Since I’ve been reading Kleypas romances, and chasing her Wallflower series, I consider myself a fan of hers, so I simply have to catch up on these two that for some reason, I haven’t gotten round to reading.

Enow of the rambling, and on with the review …

You can read the synopsis here on the author’s website, so I won’t elaborate on the storyline. What appeals to me are the strong lead characters. Both hero and heroine are stubborn creatures, and their clashes made for some entertaining reading. The wager at Craven’s club wherein Alex gambled with Lily for the privilege of a night in bed with her against 15 grand a la Indecent Proposal was a dead giveaway on how the story would turn. He’s already got the hots for her so it wasn’t too far a stretch of the imagination to guess who would emerge the winner.

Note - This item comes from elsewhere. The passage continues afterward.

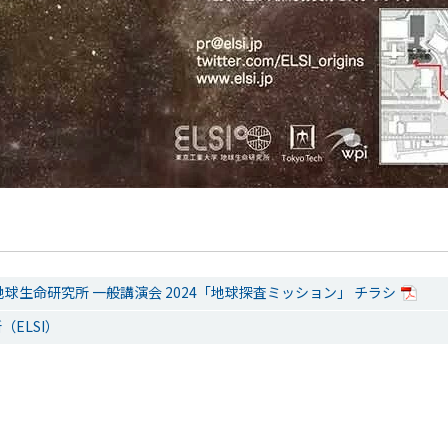
地球生命研究所 一般講演会 2024「地球探査ミッション」 チラシ
ELSI）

However, this scene also reveals the chink in Derek’s armour (via his factotum, Worthy) and provides readers with an insight into why he makes his round amongst the ‘high-kicking’ ladies but never settle on one. And gives Kleypas the reason to come up with Derek’s story. And oh boy, was the seduction scene in Craven’s private apartments steamy

There is a secret baby and she became the cause of a Big-Mis, mostly because Lily chose to omit details of her past for fear losing Alex’s love … shame on her though. I thought she should have trusted her own judgement and perception of her husband’s character, if not his aunt’s hints that the men of their house loves fiercely and eternally. But then, we women could be that insecure sometimes.

Overall this was an enjoyable book, athough the tension between Alex and Lily didn’t affect me as much as the cackling chemistry between Annabelle (try as she might to deny any attraction) and Simon from Secrets of a Summer Night. But as I said, it was more of a prelude to DOY ( coming up in my next post) for me.

Ok … now back to Megan McKinney’s Moonlight Becomes Her.